グーグーだって猫である
- Written by: Yumiko Ōshima
- Directed by: Isshin Inudo
- Released: September 6, 2008
- Runtime: 116
- Directed by: Isshin Inudo
- Written by: Ryū Takada
- Music by: Ren Takada
- Original network: WOWOW
- Original run: Q4 2014 – present

= Gū-Gū Datte Neko de Aru =

Japanese manga series

Gū-Gū Datte Neko de Aru (グーグーだって猫である) is a Japanese manga series written and illustrated by Yumiko Ōshima.
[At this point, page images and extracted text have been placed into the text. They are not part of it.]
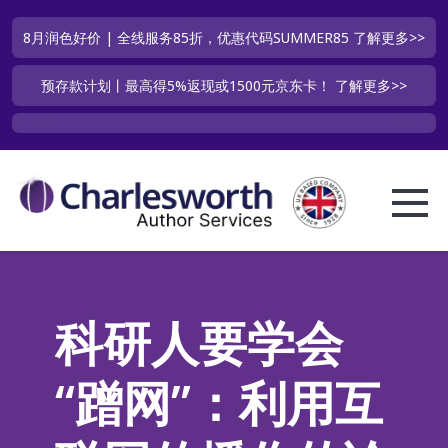
8月润色好价 | 全线服务85折，优惠代码SUMMER85
了解更多>>
预存款计划丨最高得5%返现或1500元京东卡！
了解更多>>
科研人要学会
“蹭网”：利用互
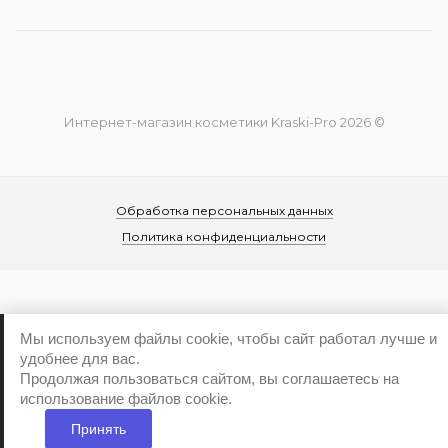
Интернет-магазин косметики Kraski-Pro 2026 ©
Обработка персональных данных
Политика конфиденциальности
Мы используем файлы cookie, чтобы сайт работал лучше и
удобнее для вас.
...
Продолжая пользоваться сайтом, вы соглашаетесь на
использование файлов cookie.
Принять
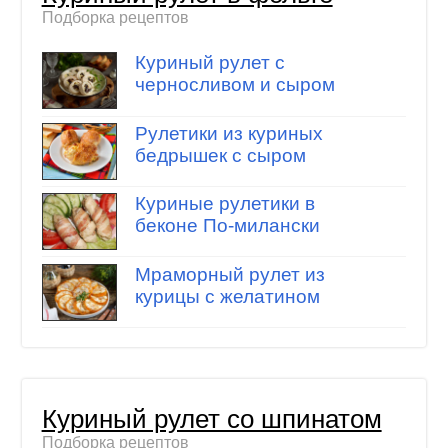
Подборка рецептов
Куриный рулет с
черносливом и сыром
Рулетики из куриных
бедрышек с сыром
Куриные рулетики в
беконе По-милански
Мраморный рулет из
курицы с желатином
Куриный рулет со шпинатом
Подборка рецептов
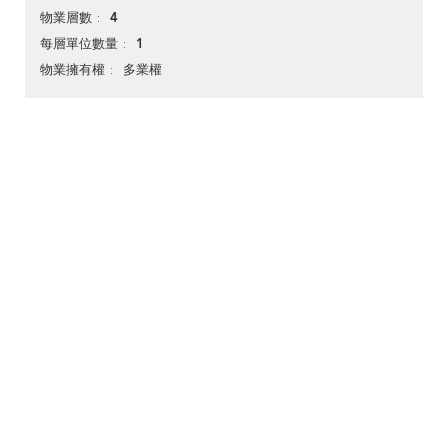
4
物業層數
1
每層單位數量
多業權
物業擁有權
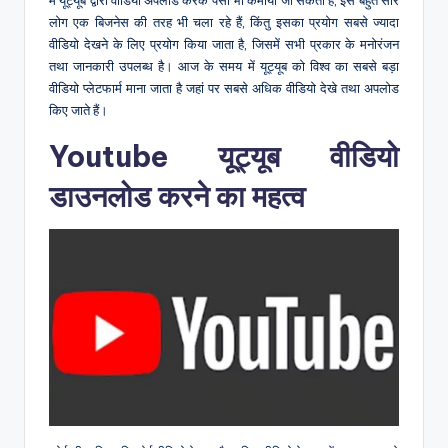
लोग एक बिजनेस की तरह भी चला रहे हैं, किंतु इसका प्रयोग सबसे ज्यादा
वीडियो देखने के लिए प्रयोग किया जाता है, जिसमें सभी प्रकार के मनोरंजन
तथा जानकारी उपलब्ध है। आज के समय में यूट्यूब को विश्व का सबसे बड़ा
वीडियो प्लेटफार्म माना जाता है जहां पर सबसे अधिक वीडियो देखे तथा अपलोड
किए जाते हैं।
Youtube यूट्यूब वीडियो
डाउनलोड करने का महत्व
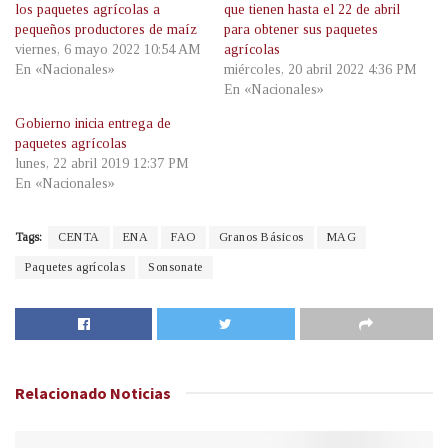
los paquetes agrícolas a
que tienen hasta el 22 de abril
pequeños productores de maíz
para obtener sus paquetes
viernes, 6 mayo 2022 10:54 AM
agrícolas
En «Nacionales»
miércoles, 20 abril 2022 4:36 PM
En «Nacionales»
Gobierno inicia entrega de
paquetes agrícolas
lunes, 22 abril 2019 12:37 PM
En «Nacionales»
Tags:
CENTA
ENA
FAO
Granos Básicos
MAG
Paquetes agrícolas
Sonsonate
Relacionado
Noticias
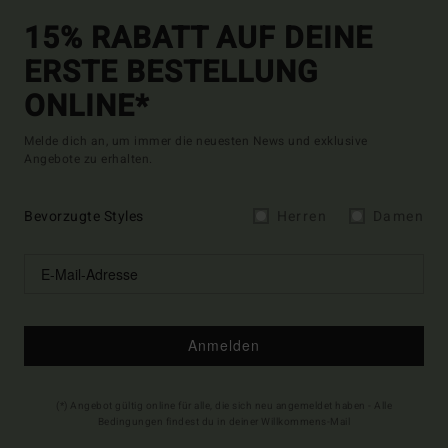
15% RABATT AUF DEINE
ERSTE BESTELLUNG
ONLINE*
Melde dich an, um immer die neuesten News und exklusive
Angebote zu erhalten.
Bevorzugte Styles
Herren
Damen
Anmelden
(*) Angebot gültig online für alle, die sich neu angemeldet haben - Alle
Bedingungen findest du in deiner Willkommens-Mail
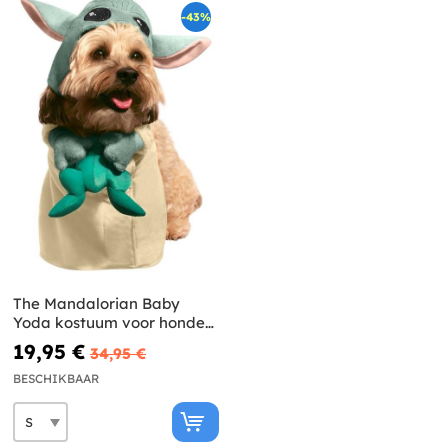
-43%
The Mandalorian Baby
Yoda kostuum voor honden
- Star Wars
19,95 €
34,95 €
BESCHIKBAAR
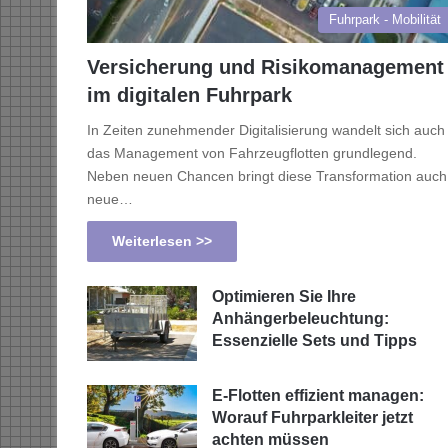
Fuhrpark - Mobilität
Versicherung und Risikomanagement
im digitalen Fuhrpark
In Zeiten zunehmender Digitalisierung wandelt sich auch
das Management von Fahrzeugflotten grundlegend.
Neben neuen Chancen bringt diese Transformation auch
neue…
Weiterlesen >>
Optimieren Sie Ihre
Anhängerbeleuchtung:
Essenzielle Sets und Tipps
E-Flotten effizient managen:
Worauf Fuhrparkleiter jetzt
achten müssen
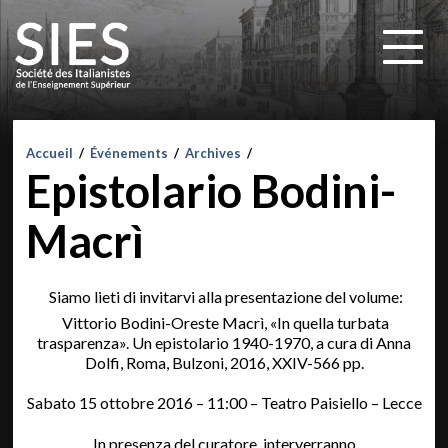
Accueil
/
Événements
/
Archives
/
Epistolario Bodini-
Macrì
Siamo lieti di invitarvi alla presentazione del volume:
Vittorio Bodini-Oreste Macrì, «In quella turbata
trasparenza». Un epistolario 1940-1970, a cura di Anna
Dolfi, Roma, Bulzoni, 2016, XXIV-566 pp.
Sabato 15 ottobre 2016 – 11:00 – Teatro Paisiello – Lecce
In presenza del curatore, interverranno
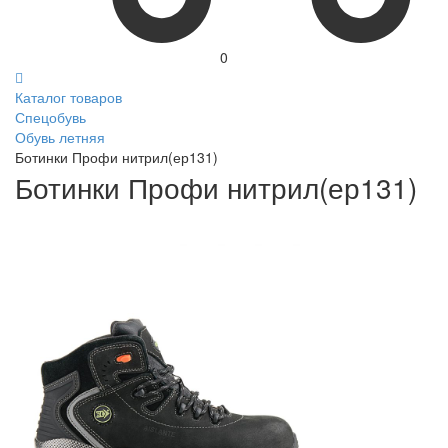
0
Каталог товаров
Спецобувь
Обувь летняя
Ботинки Профи нитрил(ер131)
Ботинки Профи нитрил(ер131)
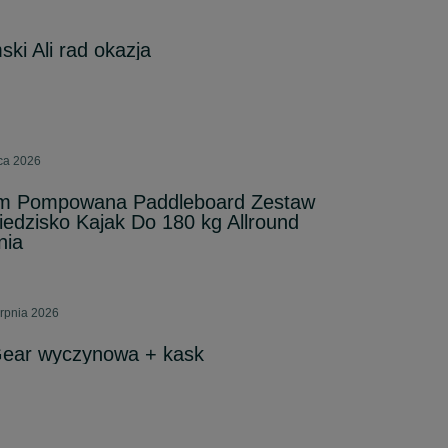
ki Ali rad okazja
pca 2026
m Pompowana Paddleboard Zestaw
edzisko Kajak Do 180 kg Allround
nia
erpnia 2026
Gear wyczynowa + kask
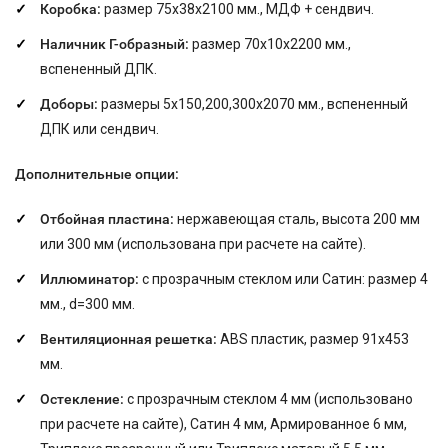
Коробка:
размер 75х38х2100 мм., МДФ + сендвич.
Наличник Г-образный:
размер 70х10х2200 мм.,
вспененный ДПК.
Доборы:
размеры 5х150,200,300х2070 мм., вспененный
ДПК или сендвич.
Дополнительные опции:
Отбойная пластина:
нержавеющая сталь, высота 200 мм
или 300 мм (использована при расчете на сайте).
Иллюминатор:
с прозрачным стеклом или Сатин: размер
4
мм., d=300 мм.
Вентиляционная решетка:
ABS пластик, размер 91x453
мм.
Остекление:
с прозрачным стеклом 4 мм (использовано
при расчете на сайте), Сатин 4 мм, Армированное 6 мм,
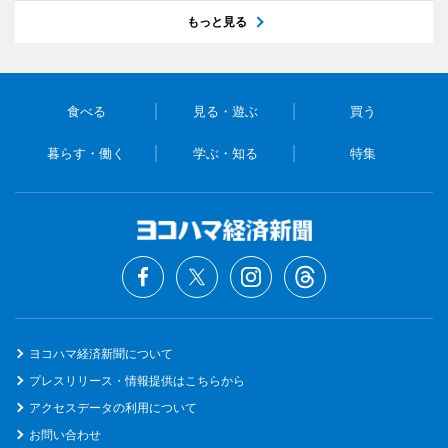
もっと見る
食べる
見る・遊ぶ
買う
暮らす・働く
学ぶ・知る
特集
ヨコハマ経済新聞について
プレスリリース・情報提供はこちらから
アクセスデータの利用について
お問い合わせ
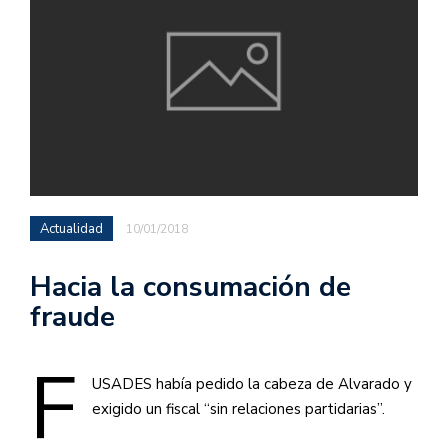
Actualidad
10/01/2018
Hacia la consumación de
fraude
F
USADES
había pedido la cabeza de Alvarado y
exigido un fiscal “sin relaciones partidarias”.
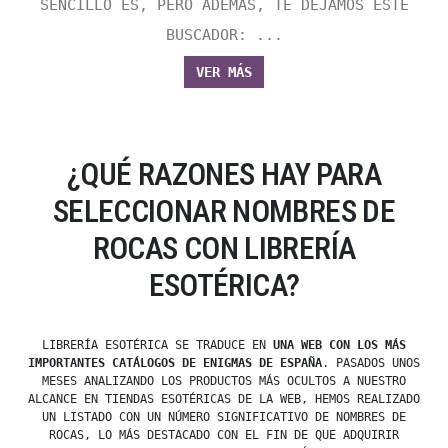
SENCILLO ES, PERO ADEMÁS, TE DEJAMOS ESTE
BUSCADOR: ...
VER MÁS
¿QUÉ RAZONES HAY PARA
SELECCIONAR NOMBRES DE
ROCAS CON LIBRERÍA
ESOTÉRICA?
LIBRERÍA ESOTÉRICA SE TRADUCE EN
UNA WEB CON LOS MÁS
IMPORTANTES CATÁLOGOS DE ENIGMAS DE ESPAÑA
. PASADOS UNOS
MESES ANALIZANDO LOS PRODUCTOS MÁS OCULTOS A NUESTRO
ALCANCE EN TIENDAS ESOTÉRICAS DE LA WEB, HEMOS REALIZADO
UN LISTADO CON UN NÚMERO SIGNIFICATIVO DE NOMBRES DE
ROCAS, LO MÁS DESTACADO CON EL FIN DE QUE ADQUIRIR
It was adapted into a live action film in 2008. It was further adapted into a Japanese television drama broadcast by WOWOW. Season one of the drama aired in Q4 2014 and season two aired in Q3 2016.

==Characters==
- Asako Oshima (played by Kyōko Koizumi in the film and by Rie Miyazawa in the TV series)
- Naomi (played by Juri Ueno)
- Seiji Sawamura (played by Ryo Kase)
- Mamoru (played by Naojiro Hayashi)
- Tatsuya (played by Tatsuya Isaka)
- Ça Va (played by Suzuka Ohgo)
- Taisuke Yamamoto (played by Asei Kobayashi)
- Asako's mother (played by Chieko Matsubara)
- Kyoko (played by Ai Takabe)
- Erika (played by Elisa Yanagi)
- Michiko (played by Kazuko Kurosawa)
- Sakie (played by Tomoko Murakami)
- Kanako (played by Miyuki Oshima)
- Umezu (played by Kazuo Umezu)
- Paul Weinberg (played by Marty Friedman)
- Karin Uno, Koichi Masuno, and additional actors

==Reception==
Gou-Gou Datte Neko De Aru (Cher Gou-Gou…mon petit chat, mon petit ami) won the Short Award Prize at the 12th Tezuka Osamu Cultural Prize in 2008.